[Listed entries — start]
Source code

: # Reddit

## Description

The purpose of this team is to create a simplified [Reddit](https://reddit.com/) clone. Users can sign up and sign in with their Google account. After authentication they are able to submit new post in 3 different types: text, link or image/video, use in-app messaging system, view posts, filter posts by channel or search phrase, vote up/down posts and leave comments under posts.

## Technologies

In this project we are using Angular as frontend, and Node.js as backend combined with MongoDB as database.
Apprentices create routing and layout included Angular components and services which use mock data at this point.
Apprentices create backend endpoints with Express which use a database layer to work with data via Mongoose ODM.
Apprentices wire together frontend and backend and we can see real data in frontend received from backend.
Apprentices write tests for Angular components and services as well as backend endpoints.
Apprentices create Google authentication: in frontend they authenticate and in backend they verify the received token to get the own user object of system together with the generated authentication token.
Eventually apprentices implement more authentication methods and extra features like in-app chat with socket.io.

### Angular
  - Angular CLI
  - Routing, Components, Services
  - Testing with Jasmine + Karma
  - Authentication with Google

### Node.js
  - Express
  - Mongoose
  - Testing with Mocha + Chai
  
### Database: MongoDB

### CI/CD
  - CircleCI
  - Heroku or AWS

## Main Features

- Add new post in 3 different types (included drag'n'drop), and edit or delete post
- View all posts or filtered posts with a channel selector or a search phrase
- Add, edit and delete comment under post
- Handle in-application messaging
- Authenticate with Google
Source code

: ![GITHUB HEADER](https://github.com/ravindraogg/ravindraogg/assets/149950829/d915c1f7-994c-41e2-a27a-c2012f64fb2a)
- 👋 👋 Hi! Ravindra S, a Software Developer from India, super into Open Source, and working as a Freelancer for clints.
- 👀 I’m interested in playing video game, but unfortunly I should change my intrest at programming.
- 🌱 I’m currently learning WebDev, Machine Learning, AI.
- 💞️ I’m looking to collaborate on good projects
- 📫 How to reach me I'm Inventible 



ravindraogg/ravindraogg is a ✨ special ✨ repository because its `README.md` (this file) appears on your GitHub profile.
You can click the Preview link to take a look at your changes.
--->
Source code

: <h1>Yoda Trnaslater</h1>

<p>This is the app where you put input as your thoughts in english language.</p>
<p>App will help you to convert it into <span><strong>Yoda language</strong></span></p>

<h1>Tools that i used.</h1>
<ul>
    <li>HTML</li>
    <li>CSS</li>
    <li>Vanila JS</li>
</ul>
[Listed entries — finish]
What you are asked to do: Edit the data above so that every "Heroku" becomes "Netlify", and leave everything else unchanged.

Solution for this task:
Source code

: # Reddit

## Description

The purpose of this team is to create a simplified [Reddit](https://reddit.com/) clone. Users can sign up and sign in with their Google account. After authentication they are able to submit new post in 3 different types: text, link or image/video, use in-app messaging system, view posts, filter posts by channel or search phrase, vote up/down posts and leave comments under posts.

## Technologies

In this project we are using Angular as frontend, and Node.js as backend combined with MongoDB as database.
Apprentices create routing and layout included Angular components and services which use mock data at this point.
Apprentices create backend endpoints with Express which use a database layer to work with data via Mongoose ODM.
Apprentices wire together frontend and backend and we can see real data in frontend received from backend.
Apprentices write tests for Angular components and services as well as backend endpoints.
Apprentices create Google authentication: in frontend they authenticate and in backend they verify the received token to get the own user object of system together with the generated authentication token.
Eventually apprentices implement more authentication methods and extra features like in-app chat with socket.io.

### Angular
  - Angular CLI
  - Routing, Components, Services
  - Testing with Jasmine + Karma
  - Authentication with Google

### Node.js
  - Express
  - Mongoose
  - Testing with Mocha + Chai
  
### Database: MongoDB

### CI/CD
  - CircleCI
  - Netlify or AWS

## Main Features

- Add new post in 3 different types (included drag'n'drop), and edit or delete post
- View all posts or filtered posts with a channel selector or a search phrase
- Add, edit and delete comment under post
- Handle in-application messaging
- Authenticate with Google
Source code

: ![GITHUB HEADER](https://github.com/ravindraogg/ravindraogg/assets/149950829/d915c1f7-994c-41e2-a27a-c2012f64fb2a)
- 👋 👋 Hi! Ravindra S, a Software Developer from India, super into Open Source, and working as a Freelancer for clints.
- 👀 I’m interested in playing video game, but unfortunly I should change my intrest at programming.
- 🌱 I’m currently learning WebDev, Machine Learning, AI.
- 💞️ I’m looking to collaborate on good projects
- 📫 How to reach me I'm Inventible 



ravindraogg/ravindraogg is a ✨ special ✨ repository because its `README.md` (this file) appears on your GitHub profile.
You can click the Preview link to take a look at your changes.
--->
Source code

: <h1>Yoda Trnaslater</h1>

<p>This is the app where you put input as your thoughts in english language.</p>
<p>App will help you to convert it into <span><strong>Yoda language</strong></span></p>

<h1>Tools that i used.</h1>
<ul>
    <li>HTML</li>
    <li>CSS</li>
    <li>Vanila JS</li>
</ul>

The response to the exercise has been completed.